Les organisations responsables d’assurer la sécurité des Canadiens doivent veiller à ce que leur vie privée et leurs droits fondamentaux ne soient pas compromis dans le processus, au risque de perdre la confiance de la population, prévient ce chercheur.

Une véritable révolution s’opère selon lui dans le monde de l’espionnage en raison du nombre grandissant d’appareils intelligents, du stockage de données quasi illimité et de l’avènement de l’intelligence artificielle.

« La transparence sera clé ici, et les législateurs devront limiter l’utilisation de ces technologies », estime cet ancien agent des services de renseignement israéliens.

M. Hershkovitz devait s’adresser en personne à des universitaires et responsables de la sécurité canadiens, mais des problèmes de santé l’ont contraint à avoir recours à une présentation préenregistrée.

D’ici l’an prochain, 50 milliards d’appareils seront connectés à l’internet. Ce chiffre devrait atteindre 100 milliards en 2025, soutient M. Hershkovitz, qui est responsable de la recherche à la Fondation XPRIZE.

« La conclusion inévitable est que, dans un avenir proche, dans environ cinq ans, des informations vont jaillir de toutes les rues, de toutes les voitures, de toutes les maisons et même du ciel. »

Le prix du stockage des données est pour sa part en chute constante. Le stockage d’un gigaoctet de données coûtait environ un demi-million de dollars en 1980, comparativement à seulement deux cents aujourd’hui, illustre M. Hershkovitz.

Et le flot de données ne fera qu’accélérer le développement de l’intelligence artificielle, prédit-il.

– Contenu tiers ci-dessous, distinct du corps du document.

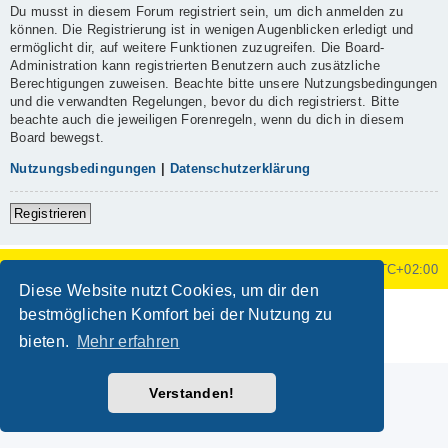
Du musst in diesem Forum registriert sein, um dich anmelden zu
können. Die Registrierung ist in wenigen Augenblicken erledigt und
ermöglicht dir, auf weitere Funktionen zuzugreifen. Die Board-
Administration kann registrierten Benutzern auch zusätzliche
Berechtigungen zuweisen. Beachte bitte unsere Nutzungsbedingungen
und die verwandten Regelungen, bevor du dich registrierst. Bitte
beachte auch die jeweiligen Forenregeln, wenn du dich in diesem
Board bewegst.
Nutzungsbedingungen
|
Datenschutzerklärung
Registrieren
Foren-Übersicht
Alle Zeiten sind
UTC+02:00
Diese Website nutzt Cookies, um dir den
Powered by
phpBB
® Forum Software © phpBB Limited
bestmöglichen Komfort bei der Nutzung zu
Deutsche Übersetzung durch
phpBB.de
bieten.
Mehr erfahren
Datenschutz
|
Nutzungsbedingungen
Verstanden!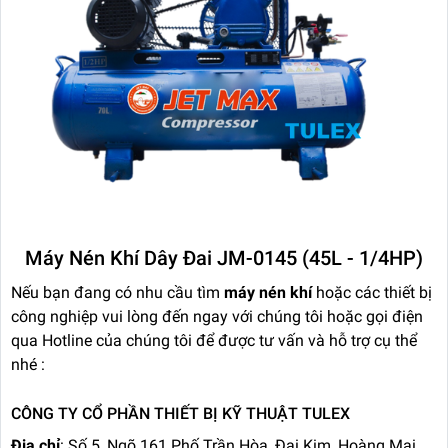
Máy Nén Khí Dây Đai JM-0145 (45L - 1/4HP)
Nếu bạn đang có nhu cầu tìm
máy nén khí
hoặc các thiết bị
công nghiệp vui lòng đến ngay với chúng tôi hoặc gọi điện
qua Hotline của chúng tôi để được tư vấn và hỗ trợ cụ thể
nhé :
CÔNG TY CỔ PHẦN THIẾT BỊ KỸ THUẬT TULEX
Địa chỉ
: Số 5, Ngõ 161 Phố Trần Hòa, Đại Kim, Hoàng Mai,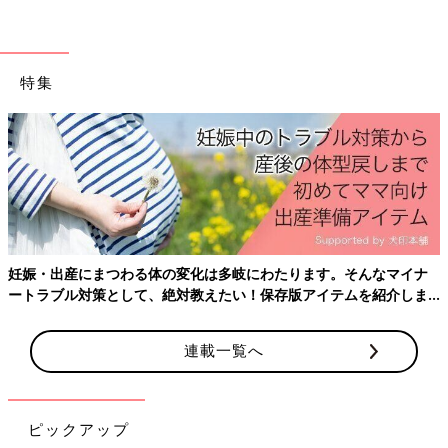
ハードルが高いイメージで、カルディのおかげでハードルが低く
なったと思います。
ただカルディ商品は、3,000点近くあるほど豊富。宝探しのよう
特集
に、美味しいものを探すのは大変なので、つい、いつも購入して
いる商品になることも多いですね。しかも、商品の回転が早いの
で、気になっていたけれど、次に来店した時には売り切れという
こともあります。人気の商品は、再販されることもあるのでこま
めにチェックしてみてください。
新しい商品の見つけ方のポイントとしては、お店のポップに注目
することです。中でも店員さんオススメの商品はまちがいありま
せん。箱でたくさん積まれている商品も売れ筋商品なのでチェッ
妊娠・出産にまつわる体の変化は多岐にわたります。そんなマイナ
クしてみるのもいいと思います。
ートラブル対策として、絶対教えたい！保存版アイテムを紹介しま
す。
カルディは、商品数も多いので店舗ごとに置いている商品が違う
連載一覧へ
こともあるので、新しい店舗に行った時は、いつもの店舗にない
ものに出合えることがあります。店舗スタッフの推し商品もある
ので、スタッフに相談してみるのもいいかもしれません。
ピックアップ
今回、私がオススメする商品は、美味しいだけでなく時短にも役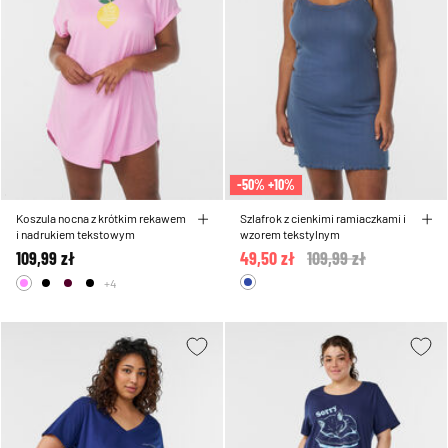
-50% +10%
Koszula nocna z krótkim rekawem
Szlafrok z cienkimi ramiaczkami i
i nadrukiem tekstowym
wzorem tekstylnym
109,99 zł
49,50 zł
Price reduced from
109,99 zł
to
+4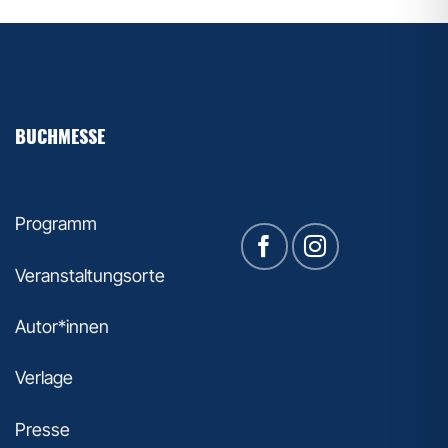
BUCHMESSE
Programm
Veranstaltungsorte
Autor*innen
Verlage
Presse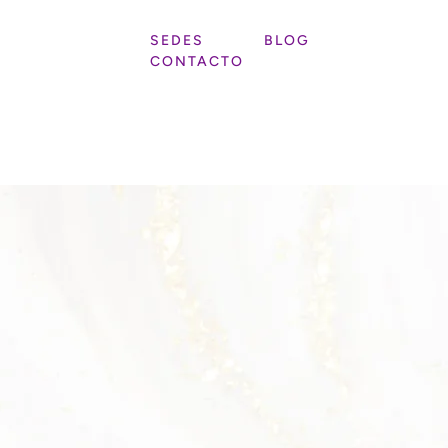
SEDES
BLOG
CONTACTO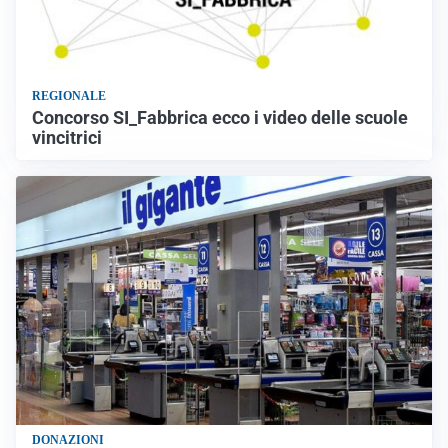
REGIONALE
Concorso SI_Fabbrica ecco i video delle scuole
vincitrici
DONAZIONI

Les agences de renseignement avaient auparavant à choisir sur quels citoyens et groupes spécifiques ils souhaitaient amasser des informations. Aujourd’hui, ces mêmes agences n’ont plus à concentrer leurs ressources sur quelques cibles bien définies : elles peuvent se permettre de collecter et trier des informations à grande échelle et déterminer plus tard lesquelles s’avéreront pertinentes.

Les révélations faites ces dernières années par l’ancien sous-traitant des renseignements américains Edward Snowden au sujet de la surveillance généralisée des communications ont sensibilisé le public aux risques que posent les technologies numériques et la dépendance croissante de la société à leur égard.

Au Canada, une nouvelle législation contraint le Service canadien du renseignement de sécurité à obtenir l’autorisation d’un juge pour conserver des ensembles de données contenant principalement des informations personnelles de Canadiens.